Data alone won’t improve a network. Network verification platforms are taking on the heavy lifting of collecting and organizing this myriad of information about network design details and forwarding rules. They’re also changing the way of how network operators analyze data quickly to provide meaningful insights to IT organizations.
Network operators have to deal with an inordinate amount of data and complexity when analyzing network behavior and issues. Diagnosing problems can be like searching for a needle in a haystack. Compounding the problem, network details are rarely organized in a central location. Information is spread across devices, management consoles, and vendor-specific tools.
There’s a tremendous amount of useful information deep inside the network infrastructure, but tapping into it is easier said than done. The holy grail has long been to have an accessible single source of truth for the network, but such a repository has been elusive. Drawing practical insights, once you centralize, organize, and leverage the data, is a separate issue entirely.
The end result of network verification is the elusive single source of truth in a structured, useful database format complemented with an intelligent analysis engine that mirrors the high-level insights of the most sophisticated network architects and engineers.
Making Network Analysis Less Painful
Analyzing network behavior is a time-intensive process; moreover, many enterprises don’t have the IT resources to ensure their networks are error-free or agile enough to address the pace of change modern enterprises now expect. Throw in the fact that different parts of the network may use different monitoring interfaces, and managing network data can be nearly impossible.
“IT teams need to move quickly to diagnose issues or verify network updates and changes. When you have thousands of devices from dozens of vendors, and with several thousands of lines of configuration and dynamic state on each of these devices, just the data collection is painful,” says Nikhil Handigol, co-founder of Forward Networks. “On top of it, retrieving the information of interest is even harder. This information is presented in very different ways across these device types. This has made network automation tasks in these areas really difficult.”

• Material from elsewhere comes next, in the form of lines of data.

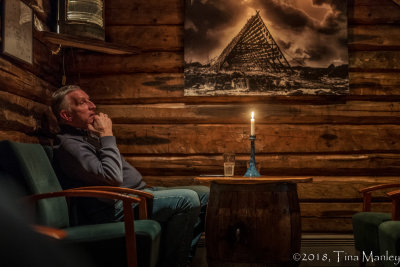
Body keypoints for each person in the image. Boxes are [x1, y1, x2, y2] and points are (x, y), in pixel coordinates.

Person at [51, 85, 209, 267]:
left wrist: (100, 137)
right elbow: (113, 177)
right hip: (115, 207)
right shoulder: (69, 146)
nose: (92, 105)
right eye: (82, 102)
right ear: (66, 116)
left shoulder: (86, 136)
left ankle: (180, 258)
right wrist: (107, 135)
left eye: (89, 100)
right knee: (187, 199)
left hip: (135, 194)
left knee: (205, 193)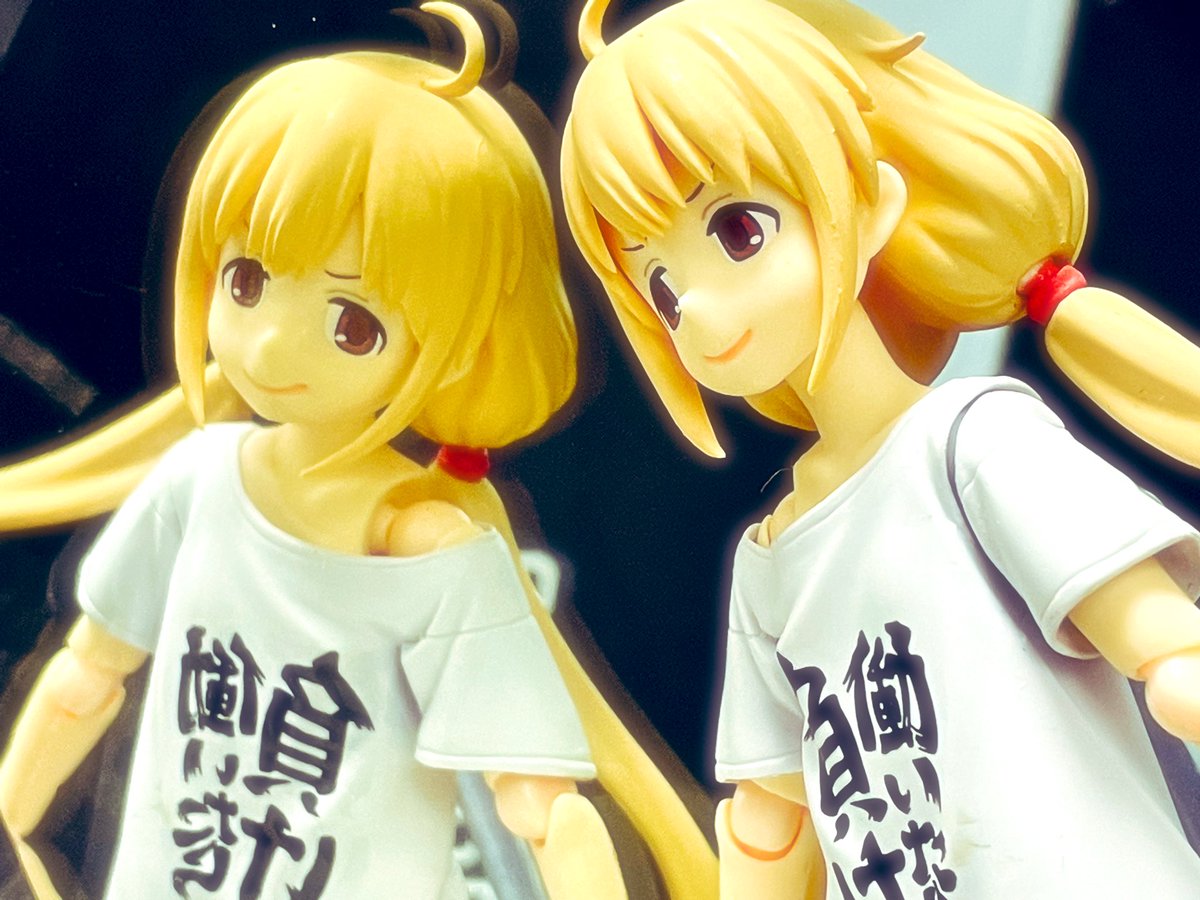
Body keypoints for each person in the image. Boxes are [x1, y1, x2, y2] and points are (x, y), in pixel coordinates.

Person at [0, 3, 716, 897]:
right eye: (246, 280)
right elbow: (84, 679)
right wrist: (15, 826)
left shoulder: (435, 552)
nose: (269, 346)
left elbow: (541, 804)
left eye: (352, 324)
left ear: (460, 340)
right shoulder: (196, 481)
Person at [561, 0, 1200, 896]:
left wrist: (1174, 668)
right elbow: (771, 821)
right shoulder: (772, 561)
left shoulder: (971, 446)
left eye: (738, 231)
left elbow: (1161, 642)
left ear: (867, 203)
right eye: (661, 286)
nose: (696, 307)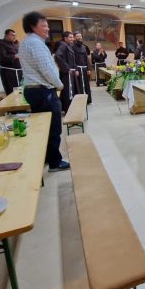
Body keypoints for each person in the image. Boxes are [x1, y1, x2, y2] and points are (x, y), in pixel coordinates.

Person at [18, 11, 69, 172]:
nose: (47, 29)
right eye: (44, 26)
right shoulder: (36, 44)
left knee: (44, 126)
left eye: (47, 25)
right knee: (53, 127)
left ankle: (47, 156)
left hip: (34, 90)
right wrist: (59, 85)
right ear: (33, 26)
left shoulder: (26, 42)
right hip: (42, 90)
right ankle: (54, 161)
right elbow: (46, 69)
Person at [54, 31, 78, 112]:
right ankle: (68, 110)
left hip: (70, 73)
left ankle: (69, 108)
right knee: (68, 92)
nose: (72, 39)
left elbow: (72, 60)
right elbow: (57, 56)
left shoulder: (68, 46)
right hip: (66, 73)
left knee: (70, 91)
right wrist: (67, 68)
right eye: (70, 37)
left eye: (72, 37)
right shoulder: (63, 45)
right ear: (65, 38)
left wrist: (75, 69)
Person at [0, 28, 22, 95]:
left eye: (15, 35)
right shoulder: (0, 45)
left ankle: (20, 101)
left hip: (18, 72)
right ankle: (15, 101)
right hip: (9, 73)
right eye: (12, 35)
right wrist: (14, 56)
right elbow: (2, 57)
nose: (14, 37)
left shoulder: (14, 44)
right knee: (13, 92)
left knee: (20, 92)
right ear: (6, 35)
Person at [72, 31, 92, 104]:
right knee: (79, 85)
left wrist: (88, 69)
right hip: (78, 70)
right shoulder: (72, 47)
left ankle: (87, 100)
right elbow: (73, 59)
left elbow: (86, 58)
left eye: (80, 36)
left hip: (84, 69)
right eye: (78, 36)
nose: (80, 37)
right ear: (74, 38)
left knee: (86, 85)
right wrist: (75, 69)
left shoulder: (83, 47)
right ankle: (80, 101)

Network verification platforms, however, can take data from all points in the network and put it in one place, using a standardized format for the data presentation. This removes the need to understand and correlate vendor-specific formats that come with less-holistic approaches to network analysis.

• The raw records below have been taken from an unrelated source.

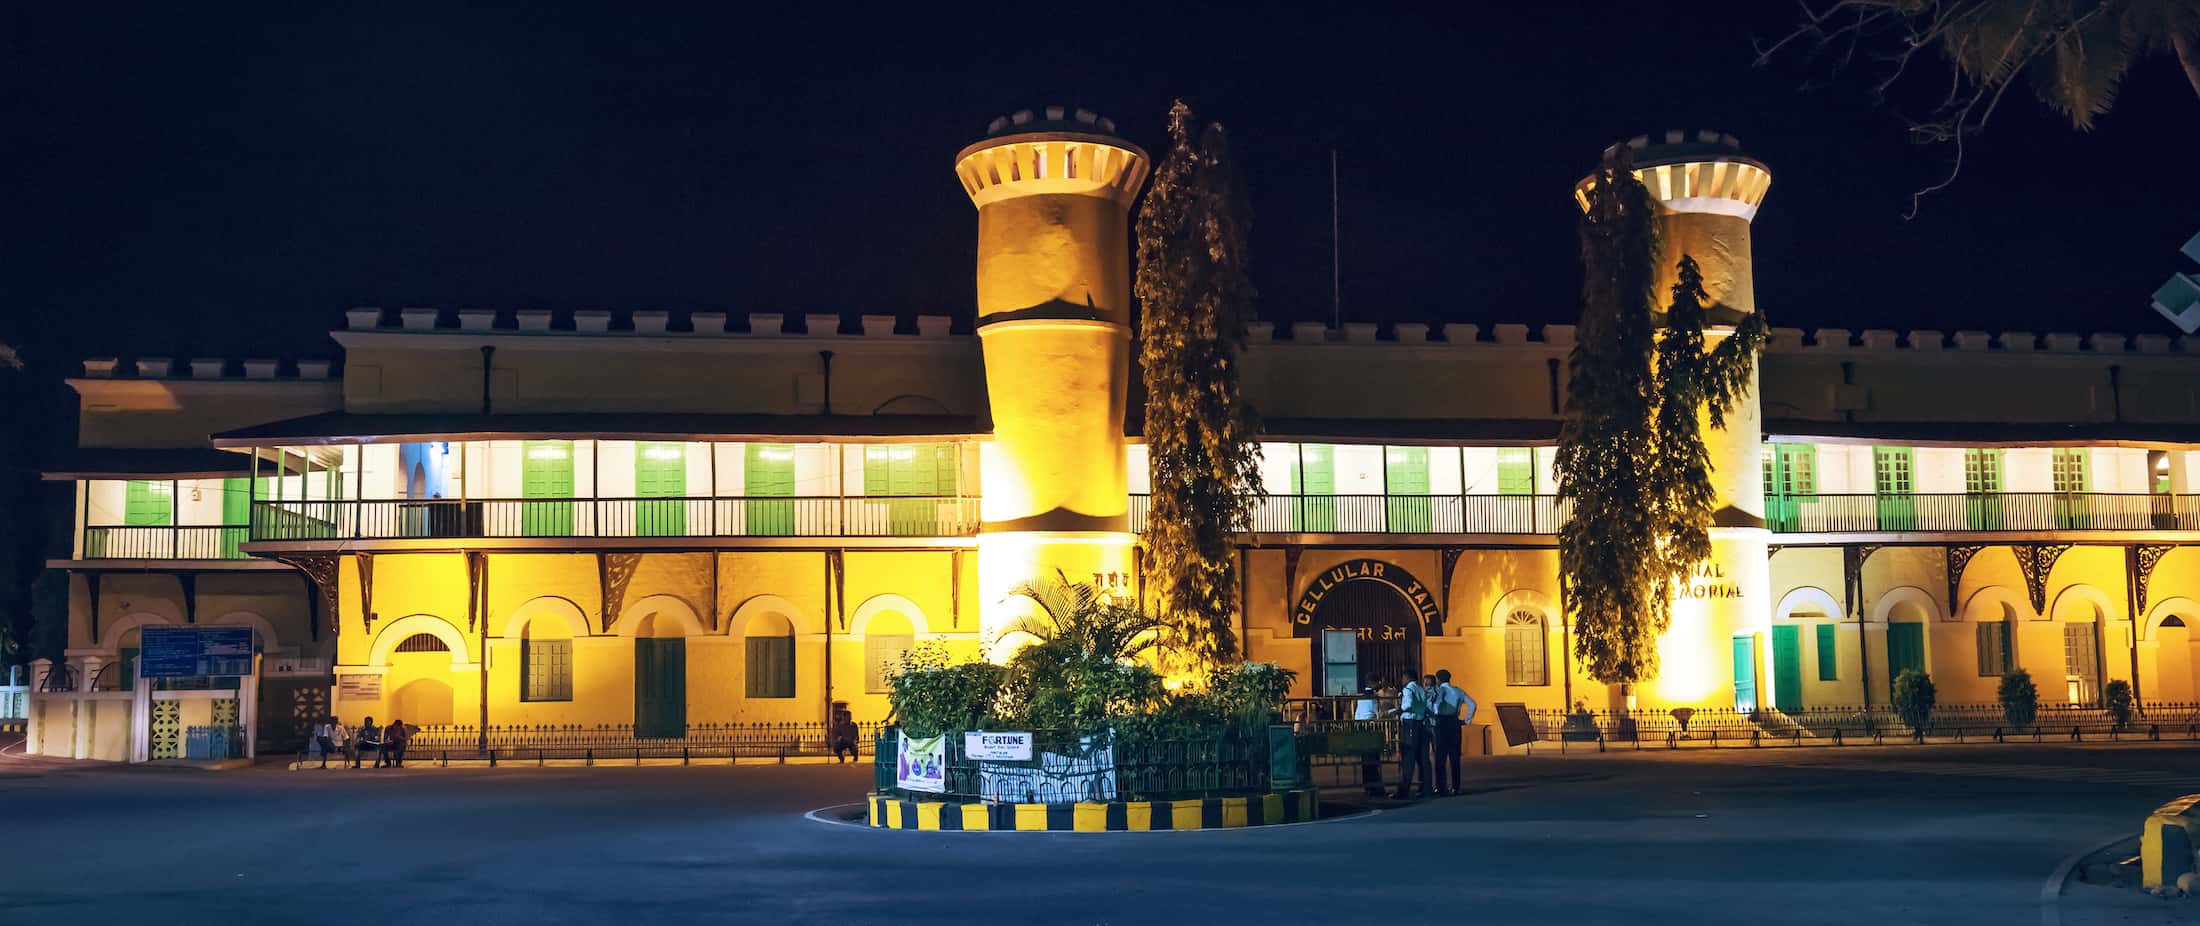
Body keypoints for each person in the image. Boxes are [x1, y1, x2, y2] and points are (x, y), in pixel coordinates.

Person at [1432, 668, 1477, 796]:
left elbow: (1437, 703)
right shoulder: (1458, 691)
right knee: (1454, 756)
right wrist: (1467, 720)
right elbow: (1472, 704)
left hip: (1442, 723)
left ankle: (1441, 787)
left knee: (1440, 757)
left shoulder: (1441, 690)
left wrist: (1435, 715)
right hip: (1455, 722)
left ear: (1438, 680)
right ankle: (1456, 787)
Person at [1389, 672, 1433, 800]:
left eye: (1403, 678)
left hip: (1409, 724)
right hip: (1420, 724)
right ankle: (1426, 789)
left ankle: (1403, 791)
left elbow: (1406, 705)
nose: (1402, 680)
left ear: (1407, 678)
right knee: (1423, 759)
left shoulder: (1408, 689)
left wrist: (1396, 710)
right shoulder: (1421, 688)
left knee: (1408, 759)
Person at [1353, 686, 1384, 796]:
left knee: (1365, 759)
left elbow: (1356, 716)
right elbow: (1379, 714)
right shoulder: (1373, 701)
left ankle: (1367, 787)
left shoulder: (1360, 701)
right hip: (1372, 728)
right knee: (1374, 759)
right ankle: (1376, 786)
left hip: (1361, 729)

Forward’s verification method, in particular, uses sophisticated path analysis technology to craft a highly-detailed report of end-to-end network behavior and can compare that to the intended security and connectivity requirements of the entire organization.
It essentially allows the network to be treated as a database. A user can query the network through a standardized interface while not having to worry about the process of collecting, storing, and normalizing the data.
“You can access this data directly and start doing stuff with it without having to do any additional parsing,” Handigol said. “This data appears the same way, regardless of the device vendor — whether it’s a Juniper device, whether it’s a Cisco device, whether it’s a Palo Alto Networks device. It appears as exactly the same format so that you can focus on the thing that you care about, which is validating the properties of your network without having to worry about the underlying scale or complexity.”
Why Network Verification?
It’s becoming more critical than ever for network operators to know their network’s capabilities, behavior, and limitations from end to end. With the complexities of a multi-vendor network, and the overwhelming amount of configuration data, it’s becoming increasingly harder to do so. If a recent update to the network has inadvertently introduced a policy violation or security vulnerability, it’s incredibly difficult to catch these issues in real-time, certainly before the issue surfaces in a real breach or outage.
Network verification enables operators to get a clear understanding of where those vulnerabilities are ahead of time. It gives a clear picture of a network’s problem areas, including any deviations from the network architect’s intent, taking the guesswork out of trying to pin down an issue in networks that are becoming increasingly complex.
“Our belief is that you need a safety net. You need a safeguard — and that’s what verification brings to the table,” Handigol said. “We’re seeing greater diversification of the underlying network infrastructure, especially with public clouds coming into the picture, as well as network virtualization and SD-WAN. Given this increasing diversity of the underlying infrastructure, network verification will underpin the future of network operations.”